*Request*:
Copy every line of the data below verbatim, keeping the original order and line breaks.

*Records to process*:

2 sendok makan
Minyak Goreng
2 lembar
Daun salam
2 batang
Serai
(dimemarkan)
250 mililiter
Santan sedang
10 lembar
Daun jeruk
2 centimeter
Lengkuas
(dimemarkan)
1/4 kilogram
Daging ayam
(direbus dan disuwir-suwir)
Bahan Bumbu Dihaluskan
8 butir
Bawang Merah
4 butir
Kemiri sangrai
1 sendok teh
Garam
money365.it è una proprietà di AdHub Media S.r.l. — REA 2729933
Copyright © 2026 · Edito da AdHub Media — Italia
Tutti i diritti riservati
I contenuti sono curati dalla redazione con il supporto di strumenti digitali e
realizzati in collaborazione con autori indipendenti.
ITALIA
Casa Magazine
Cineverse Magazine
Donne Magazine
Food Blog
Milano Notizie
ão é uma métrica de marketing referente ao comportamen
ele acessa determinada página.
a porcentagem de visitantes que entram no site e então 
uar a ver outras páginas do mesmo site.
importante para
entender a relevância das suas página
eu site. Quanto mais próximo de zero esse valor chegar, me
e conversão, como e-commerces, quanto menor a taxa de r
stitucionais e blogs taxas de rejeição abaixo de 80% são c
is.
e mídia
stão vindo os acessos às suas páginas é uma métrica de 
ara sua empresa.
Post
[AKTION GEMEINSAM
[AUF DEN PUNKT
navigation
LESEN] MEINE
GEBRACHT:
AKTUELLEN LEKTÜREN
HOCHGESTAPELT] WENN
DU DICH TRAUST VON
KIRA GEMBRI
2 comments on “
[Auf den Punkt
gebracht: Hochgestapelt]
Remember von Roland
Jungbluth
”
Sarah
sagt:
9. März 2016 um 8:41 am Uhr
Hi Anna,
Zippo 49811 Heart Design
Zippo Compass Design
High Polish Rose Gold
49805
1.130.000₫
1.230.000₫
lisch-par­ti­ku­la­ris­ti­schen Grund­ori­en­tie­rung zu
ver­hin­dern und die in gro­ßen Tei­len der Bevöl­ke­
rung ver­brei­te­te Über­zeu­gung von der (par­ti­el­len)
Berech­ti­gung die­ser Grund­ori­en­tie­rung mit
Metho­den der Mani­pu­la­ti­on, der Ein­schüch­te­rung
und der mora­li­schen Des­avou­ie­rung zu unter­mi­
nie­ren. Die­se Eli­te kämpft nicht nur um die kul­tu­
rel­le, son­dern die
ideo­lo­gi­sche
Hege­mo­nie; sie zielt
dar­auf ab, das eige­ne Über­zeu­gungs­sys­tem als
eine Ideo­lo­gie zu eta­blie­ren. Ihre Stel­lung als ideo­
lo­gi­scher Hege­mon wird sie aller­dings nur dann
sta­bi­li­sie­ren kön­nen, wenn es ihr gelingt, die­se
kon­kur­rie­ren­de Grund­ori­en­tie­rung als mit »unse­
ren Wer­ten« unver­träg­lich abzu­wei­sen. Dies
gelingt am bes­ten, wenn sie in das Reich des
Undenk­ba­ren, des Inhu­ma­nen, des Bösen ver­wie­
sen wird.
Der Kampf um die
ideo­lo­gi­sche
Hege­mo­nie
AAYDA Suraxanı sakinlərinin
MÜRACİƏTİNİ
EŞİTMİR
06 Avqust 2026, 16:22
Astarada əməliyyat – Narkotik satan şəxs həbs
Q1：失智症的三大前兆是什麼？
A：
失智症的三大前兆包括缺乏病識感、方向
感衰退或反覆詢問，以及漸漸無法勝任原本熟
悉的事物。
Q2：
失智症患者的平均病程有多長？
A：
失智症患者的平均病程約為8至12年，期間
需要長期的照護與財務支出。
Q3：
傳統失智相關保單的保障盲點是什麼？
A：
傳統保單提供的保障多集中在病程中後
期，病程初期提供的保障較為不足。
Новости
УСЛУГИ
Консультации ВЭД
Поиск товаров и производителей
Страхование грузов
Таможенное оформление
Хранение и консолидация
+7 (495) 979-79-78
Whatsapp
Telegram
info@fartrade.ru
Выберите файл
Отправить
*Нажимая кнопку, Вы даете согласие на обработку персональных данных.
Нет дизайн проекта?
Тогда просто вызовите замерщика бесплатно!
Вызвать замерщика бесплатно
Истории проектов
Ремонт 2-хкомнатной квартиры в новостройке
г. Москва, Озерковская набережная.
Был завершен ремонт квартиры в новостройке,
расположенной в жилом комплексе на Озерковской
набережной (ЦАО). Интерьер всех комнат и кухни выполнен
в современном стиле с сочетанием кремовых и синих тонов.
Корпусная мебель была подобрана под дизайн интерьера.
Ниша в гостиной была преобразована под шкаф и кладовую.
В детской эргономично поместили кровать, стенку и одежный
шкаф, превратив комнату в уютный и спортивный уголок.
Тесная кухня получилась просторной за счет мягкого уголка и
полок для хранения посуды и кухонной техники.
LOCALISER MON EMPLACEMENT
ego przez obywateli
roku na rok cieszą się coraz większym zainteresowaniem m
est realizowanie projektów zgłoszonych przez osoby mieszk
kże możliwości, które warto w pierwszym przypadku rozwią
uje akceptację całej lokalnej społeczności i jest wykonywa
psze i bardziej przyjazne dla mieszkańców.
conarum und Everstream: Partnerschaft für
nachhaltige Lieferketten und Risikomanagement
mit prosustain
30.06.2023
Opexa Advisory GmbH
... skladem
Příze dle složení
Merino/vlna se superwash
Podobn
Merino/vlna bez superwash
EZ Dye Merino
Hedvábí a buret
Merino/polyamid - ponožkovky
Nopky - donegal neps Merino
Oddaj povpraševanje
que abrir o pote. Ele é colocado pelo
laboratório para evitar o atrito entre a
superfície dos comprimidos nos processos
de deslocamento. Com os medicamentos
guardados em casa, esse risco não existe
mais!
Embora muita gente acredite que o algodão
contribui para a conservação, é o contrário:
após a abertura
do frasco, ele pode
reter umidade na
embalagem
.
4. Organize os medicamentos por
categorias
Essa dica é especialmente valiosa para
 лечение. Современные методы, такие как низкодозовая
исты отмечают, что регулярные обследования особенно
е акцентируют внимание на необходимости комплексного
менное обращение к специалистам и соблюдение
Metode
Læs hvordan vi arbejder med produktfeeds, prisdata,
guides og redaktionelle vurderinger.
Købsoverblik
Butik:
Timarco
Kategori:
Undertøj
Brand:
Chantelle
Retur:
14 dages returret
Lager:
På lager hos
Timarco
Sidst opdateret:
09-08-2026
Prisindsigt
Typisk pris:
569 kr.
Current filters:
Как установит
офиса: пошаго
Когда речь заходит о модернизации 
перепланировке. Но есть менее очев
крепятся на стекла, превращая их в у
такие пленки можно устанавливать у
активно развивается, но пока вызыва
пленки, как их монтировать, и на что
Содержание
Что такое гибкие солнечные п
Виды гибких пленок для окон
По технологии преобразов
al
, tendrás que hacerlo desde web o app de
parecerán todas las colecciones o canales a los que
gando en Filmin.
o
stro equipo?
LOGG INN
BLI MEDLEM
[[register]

*Exercise solution*:
2 sendok makan
Minyak Goreng
2 lembar
Daun salam
2 batang
Serai
(dimemarkan)
250 mililiter
Santan sedang
10 lembar
Daun jeruk
2 centimeter
Lengkuas
(dimemarkan)
1/4 kilogram
Daging ayam
(direbus dan disuwir-suwir)
Bahan Bumbu Dihaluskan
8 butir
Bawang Merah
4 butir
Kemiri sangrai
1 sendok teh
Garam
money365.it è una proprietà di AdHub Media S.r.l. — REA 2729933
Copyright © 2026 · Edito da AdHub Media — Italia
Tutti i diritti riservati
I contenuti sono curati dalla redazione con il supporto di strumenti digitali e
realizzati in collaborazione con autori indipendenti.
ITALIA
Casa Magazine
Cineverse Magazine
Donne Magazine
Food Blog
Milano Notizie
ão é uma métrica de marketing referente ao comportamen
ele acessa determinada página.
a porcentagem de visitantes que entram no site e então 
uar a ver outras páginas do mesmo site.
importante para
entender a relevância das suas página
eu site. Quanto mais próximo de zero esse valor chegar, me
e conversão, como e-commerces, quanto menor a taxa de r
stitucionais e blogs taxas de rejeição abaixo de 80% são c
is.
e mídia
stão vindo os acessos às suas páginas é uma métrica de 
ara sua empresa.
Post
[AKTION GEMEINSAM
[AUF DEN PUNKT
navigation
LESEN] MEINE
GEBRACHT:
AKTUELLEN LEKTÜREN
HOCHGESTAPELT] WENN
DU DICH TRAUST VON
KIRA GEMBRI
2 comments on “
[Auf den Punkt
gebracht: Hochgestapelt]
Remember von Roland
Jungbluth
”
Sarah
sagt:
9. März 2016 um 8:41 am Uhr
Hi Anna,
Zippo 49811 Heart Design
Zippo Compass Design
High Polish Rose Gold
49805
1.130.000₫
1.230.000₫
lisch-par­ti­ku­la­ris­ti­schen Grund­ori­en­tie­rung zu
ver­hin­dern und die in gro­ßen Tei­len der Bevöl­ke­
rung ver­brei­te­te Über­zeu­gung von der (par­ti­el­len)
Berech­ti­gung die­ser Grund­ori­en­tie­rung mit
Metho­den der Mani­pu­la­ti­on, der Ein­schüch­te­rung
und der mora­li­schen Des­avou­ie­rung zu unter­mi­
nie­ren. Die­se Eli­te kämpft nicht nur um die kul­tu­
rel­le, son­dern die
ideo­lo­gi­sche
Hege­mo­nie; sie zielt
dar­auf ab, das eige­ne Über­zeu­gungs­sys­tem als
eine Ideo­lo­gie zu eta­blie­ren. Ihre Stel­lung als ideo­
lo­gi­scher Hege­mon wird sie aller­dings nur dann
sta­bi­li­sie­ren kön­nen, wenn es ihr gelingt, die­se
kon­kur­rie­ren­de Grund­ori­en­tie­rung als mit »unse­
ren Wer­ten« unver­träg­lich abzu­wei­sen. Dies
gelingt am bes­ten, wenn sie in das Reich des
Undenk­ba­ren, des Inhu­ma­nen, des Bösen ver­wie­
sen wird.
Der Kampf um die
ideo­lo­gi­sche
Hege­mo­nie
AAYDA Suraxanı sakinlərinin
MÜRACİƏTİNİ
EŞİTMİR
06 Avqust 2026, 16:22
Astarada əməliyyat – Narkotik satan şəxs həbs
Q1：失智症的三大前兆是什麼？
A：
失智症的三大前兆包括缺乏病識感、方向
感衰退或反覆詢問，以及漸漸無法勝任原本熟
悉的事物。
Q2：
失智症患者的平均病程有多長？
A：
失智症患者的平均病程約為8至12年，期間
需要長期的照護與財務支出。
Q3：
傳統失智相關保單的保障盲點是什麼？
A：
傳統保單提供的保障多集中在病程中後
期，病程初期提供的保障較為不足。
Новости
УСЛУГИ
Консультации ВЭД
Поиск товаров и производителей
Страхование грузов
Таможенное оформление
Хранение и консолидация
+7 (495) 979-79-78
Whatsapp
Telegram
info@fartrade.ru
Выберите файл
Отправить
*Нажимая кнопку, Вы даете согласие на обработку персональных данных.
Нет дизайн проекта?
Тогда просто вызовите замерщика бесплатно!
Вызвать замерщика бесплатно
Истории проектов
Ремонт 2-хкомнатной квартиры в новостройке
г. Москва, Озерковская набережная.
Был завершен ремонт квартиры в новостройке,
расположенной в жилом комплексе на Озерковской
набережной (ЦАО). Интерьер всех комнат и кухни выполнен
в современном стиле с сочетанием кремовых и синих тонов.
Корпусная мебель была подобрана под дизайн интерьера.
Ниша в гостиной была преобразована под шкаф и кладовую.
В детской эргономично поместили кровать, стенку и одежный
шкаф, превратив комнату в уютный и спортивный уголок.
Тесная кухня получилась просторной за счет мягкого уголка и
полок для хранения посуды и кухонной техники.
LOCALISER MON EMPLACEMENT
ego przez obywateli
roku na rok cieszą się coraz większym zainteresowaniem m
est realizowanie projektów zgłoszonych przez osoby mieszk
kże możliwości, które warto w pierwszym przypadku rozwią
uje akceptację całej lokalnej społeczności i jest wykonywa
psze i bardziej przyjazne dla mieszkańców.
conarum und Everstream: Partnerschaft für
nachhaltige Lieferketten und Risikomanagement
mit prosustain
30.06.2023
Opexa Advisory GmbH
... skladem
Příze dle složení
Merino/vlna se superwash
Podobn
Merino/vlna bez superwash
EZ Dye Merino
Hedvábí a buret
Merino/polyamid - ponožkovky
Nopky - donegal neps Merino
Oddaj povpraševanje
que abrir o pote. Ele é colocado pelo
laboratório para evitar o atrito entre a
superfície dos comprimidos nos processos
de deslocamento. Com os medicamentos
guardados em casa, esse risco não existe
mais!
Embora muita gente acredite que o algodão
contribui para a conservação, é o contrário:
após a abertura
do frasco, ele pode
reter umidade na
embalagem
.
4. Organize os medicamentos por
categorias
Essa dica é especialmente valiosa para
 лечение. Современные методы, такие как низкодозовая
исты отмечают, что регулярные обследования особенно
е акцентируют внимание на необходимости комплексного
менное обращение к специалистам и соблюдение
Metode
Læs hvordan vi arbejder med produktfeeds, prisdata,
guides og redaktionelle vurderinger.
Købsoverblik
Butik:
Timarco
Kategori:
Undertøj
Brand:
Chantelle
Retur:
14 dages returret
Lager:
På lager hos
Timarco
Sidst opdateret:
09-08-2026
Prisindsigt
Typisk pris:
569 kr.
Current filters:
Как установит
офиса: пошаго
Когда речь заходит о модернизации 
перепланировке. Но есть менее очев
крепятся на стекла, превращая их в у
такие пленки можно устанавливать у
активно развивается, но пока вызыва
пленки, как их монтировать, и на что
Содержание
Что такое гибкие солнечные п
Виды гибких пленок для окон
По технологии преобразов
al
, tendrás que hacerlo desde web o app de
parecerán todas las colecciones o canales a los que
gando en Filmin.
o
stro equipo?
LOGG INN
BLI MEDLEM
[[register]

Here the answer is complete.